TEMPO.CO, Jakarta - Kepolisian RI telah menerima permintaan daftar pencarian orang (DPO) dari KPK pada 11 Februari lalu terhadap Nurhadi Abdurrachman cs, tersangka kasus suap penanganan perkara di Mahkamah Agung.
Dua tersangka lainnya adalah menantunya, Rezky Herbiyono, dan Direktur Utama PT Multicon Indrajaya Terminal Hiendra Soenjoto.
Kepala Badan Reserse Kriminal Mabes Polri Komisaris Jenderal Listyo Sigit Prabowo mengatakan telah menindaklanjuti permintaan KPK tersebut.
“Sudah dibuatkan STR (surat telegram) untuk jajaran agar membantu sebarkan DPO dan pencarian terhadap permintaan DPO tersebut,” kata Sigit pada hari ini, Minggu, 16 Februari 2020.
KPK mengumumkan bekas Sekretaris Mahkamah Agung Nurhadi cs dalam DPO pada 13 Februari 2020 setelah mereka dua kali mangkir dari panggilan pemeriksaan dari KPK.
Nuhadi dkk juga tiga kali tidak hadir pada saat dipanggil untuk diperiksa sebagai saksi.
KPK sudah mengingatkan Nurhadi, Rezky, dan Hiendra agar kooperatif dengan menyerahkan diri sebelum dijemput paksa penyidik.
Pelaksana tugas juru bicara KPK Ali Fikri mengingatkan Nurhadi cs bahwa KPK tak segan mengenakan pasal obstruction of justice kepada pihak yang menghalang-halangi penyidikan.
Nurhadi melalui Rezky diduga menerima suap dan gratifikasi mencapai Rp 46 miliar.
Menurut Ali, ada tiga perkara di MA yang menjadi sumber suap dan gratifikasi yang diterima Nurhadi, yakni perkara perdata PT Multicon vs PT Kawasan Berikat Nusantara, sengketa saham PT Multicon, dan gratifikasi terkait sejumlah perkara di pengadilan.
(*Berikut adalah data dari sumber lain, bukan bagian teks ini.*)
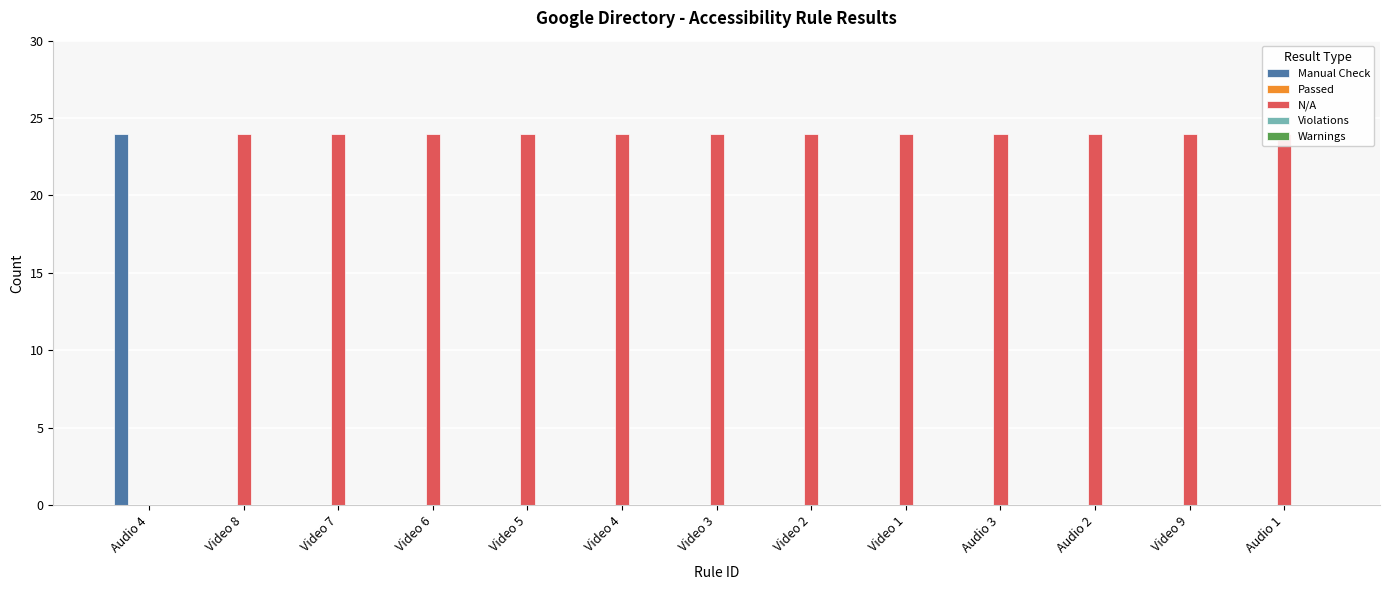

Between Audio 3 and Video 9, which is larger?

Audio 3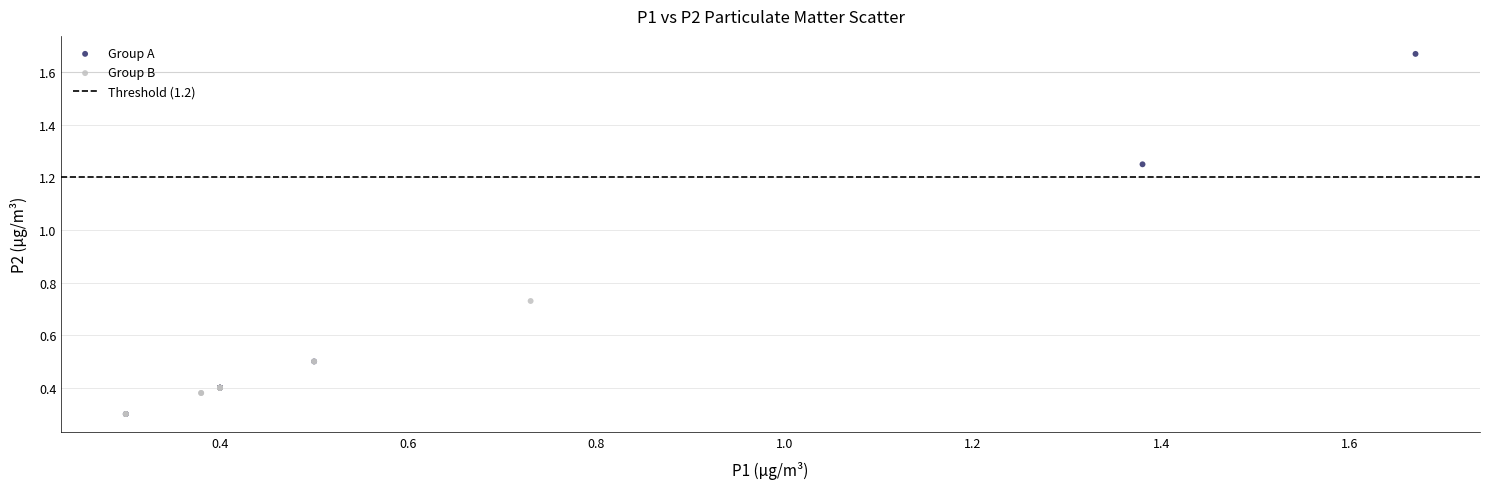

Which series has the largest Y range (max minus min)?

Group A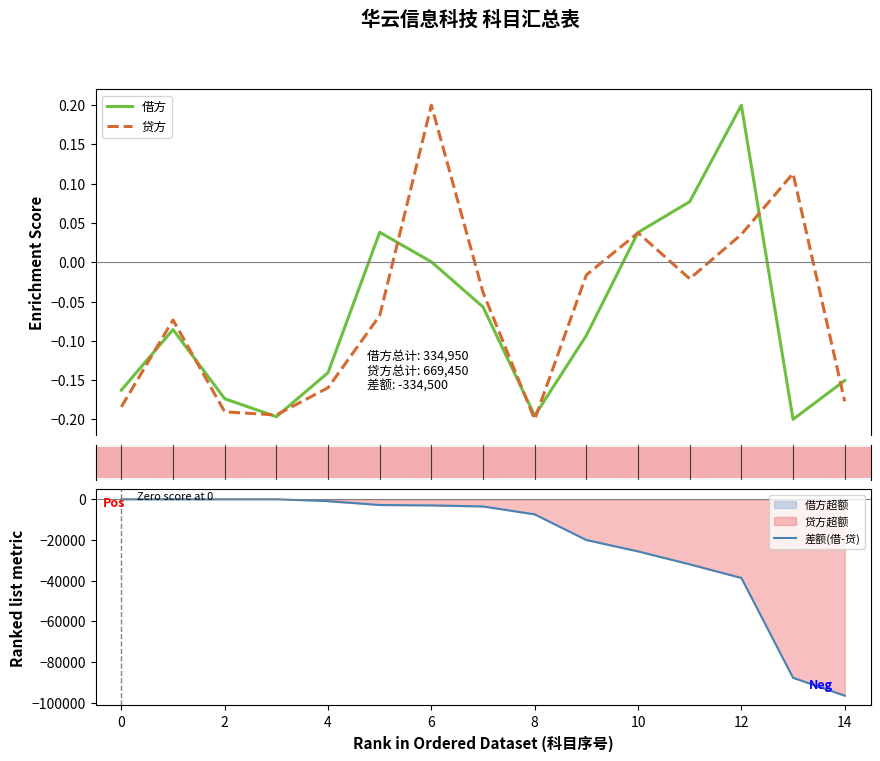

How many lines are shown in the chart?

3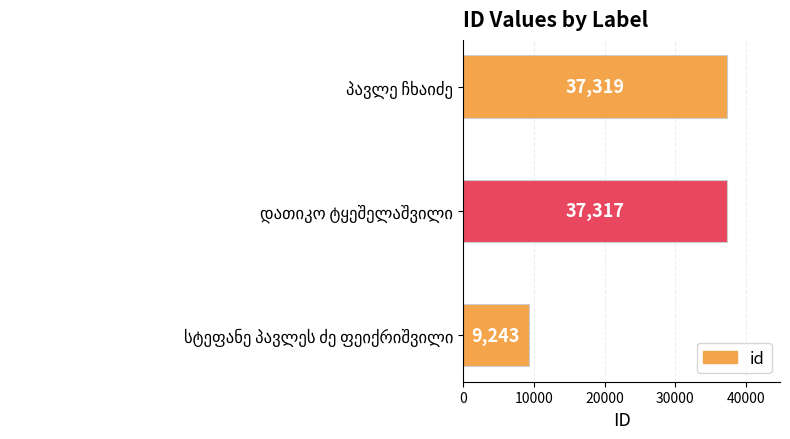

Reading top to bottom, what are all the values shown in this chart?

37319	37317	9243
Maqdir Ismail, pengacara Nurhadi cs, menyatakan kliennya berada di Jakarta.
Menurut dia, tindakan KPK menetapkan Nurhadi, Rezky, dan Hiendra sebagai DPO sudah berlebihan.
“Tidak sepatutnya seperti itu."
Dia lantas meminta KPK memastikan apakah surat panggilan telah diterima secara patut oleh para tersangka.
“Sebaiknya tunda dulu pemanggilan karena kami sedang mengajukan permohonan praperadilan," tuturnya.